*Requisitos da tarefa:*
**1.** Relacione, na ordem em que surgem, todos os nomes próprios de personagens (humanos, anjos ou demônios) citados no texto sobre Sara, exceto Deus.
**2.** Transcreva do texto sobre Sara o trecho que começa em "A história de" e termina em "sobre o mal.".

*Documento de origem:*
>>>

Sara era filha de Raguel, judeu piedoso da diáspora que vivia em Ecbátana, na Média. O Livro de Tobias apresenta-a como mulher virtuosa e profundamente provada: sete vezes dada em casamento, e sete vezes vira o noivo morto pelo demônio Asmodeu antes da consumação das núpcias. Humilhada e levada quase ao desespero, ela ergue ao Céu uma oração comovente, na qual prefere a morte à desonra, mas confia-se à misericórdia de Deus.
O Senhor escuta ao mesmo tempo a oração de Sara e a de Tobit, o pai cego, e envia o arcanjo Rafael, 'remédio de Deus', para curar ambos. Conduzido pelo anjo, o jovem Tobias chega a Ecbátana e desposa Sara, sua parente, segundo a Lei. Na noite das núpcias, antes de tudo, o casal se levanta para orar juntos, proclamando que não se unem por luxúria, mas para constituir família na verdade e implorando misericórdia (Tb 8,4-9). Por essa oração casta e pela ação do anjo, o demônio é vencido e afastado.
A história de Sara e Tobias tornou-se, na Tradição e na liturgia católica, modelo do matrimônio cristão vivido na pureza, na oração e na confiança em Deus, e é frequentemente proposta nas bênçãos nupciais. Nela se anuncia que o amor conjugal, quando ordenado a Deus, é caminho de santidade e de vitória sobre o mal.

<<<

*Material extraído:*
>>>

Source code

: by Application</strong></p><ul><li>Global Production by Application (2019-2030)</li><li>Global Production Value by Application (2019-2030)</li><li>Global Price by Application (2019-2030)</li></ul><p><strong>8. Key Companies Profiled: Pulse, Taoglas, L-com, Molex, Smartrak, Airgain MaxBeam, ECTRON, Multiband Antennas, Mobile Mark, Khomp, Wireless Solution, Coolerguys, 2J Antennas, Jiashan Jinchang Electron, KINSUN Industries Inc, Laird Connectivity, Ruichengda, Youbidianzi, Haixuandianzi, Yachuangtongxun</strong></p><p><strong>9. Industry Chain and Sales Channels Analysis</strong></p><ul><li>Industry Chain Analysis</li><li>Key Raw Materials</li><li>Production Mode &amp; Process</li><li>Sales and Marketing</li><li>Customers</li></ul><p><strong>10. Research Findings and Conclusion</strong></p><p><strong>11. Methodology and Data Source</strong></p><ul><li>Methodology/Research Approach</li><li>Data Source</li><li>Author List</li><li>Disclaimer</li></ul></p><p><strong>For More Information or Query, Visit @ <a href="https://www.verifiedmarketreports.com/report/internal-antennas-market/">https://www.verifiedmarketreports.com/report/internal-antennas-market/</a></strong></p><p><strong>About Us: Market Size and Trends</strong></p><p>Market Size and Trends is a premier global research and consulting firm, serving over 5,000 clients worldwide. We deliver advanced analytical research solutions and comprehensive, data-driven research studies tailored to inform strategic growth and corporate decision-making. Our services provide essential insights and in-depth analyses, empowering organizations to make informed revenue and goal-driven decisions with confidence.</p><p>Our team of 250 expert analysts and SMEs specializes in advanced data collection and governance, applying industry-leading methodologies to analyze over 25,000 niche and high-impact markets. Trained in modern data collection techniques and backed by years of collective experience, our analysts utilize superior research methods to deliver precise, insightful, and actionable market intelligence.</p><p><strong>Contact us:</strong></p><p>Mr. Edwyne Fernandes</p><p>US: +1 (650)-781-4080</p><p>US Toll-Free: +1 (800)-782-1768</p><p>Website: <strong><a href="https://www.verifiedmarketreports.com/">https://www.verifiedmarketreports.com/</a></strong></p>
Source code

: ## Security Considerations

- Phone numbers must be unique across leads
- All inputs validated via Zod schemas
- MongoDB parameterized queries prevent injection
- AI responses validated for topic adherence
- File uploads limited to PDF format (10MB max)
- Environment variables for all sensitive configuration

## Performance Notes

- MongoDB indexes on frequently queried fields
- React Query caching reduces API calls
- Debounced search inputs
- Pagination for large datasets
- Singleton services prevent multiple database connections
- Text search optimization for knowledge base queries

<<<

*Conjunto de respostas:*
**1.** Sara, Raguel, Asmodeu, Tobit, Rafael, Tobias

**2.**
A história de Sara e Tobias tornou-se, na Tradição e na liturgia católica, modelo do matrimônio cristão vivido na pureza, na oração e na confiança em Deus, e é frequentemente proposta nas bênçãos nupciais. Nela se anuncia que o amor conjugal, quando ordenado a Deus, é caminho de santidade e de vitória sobre o mal.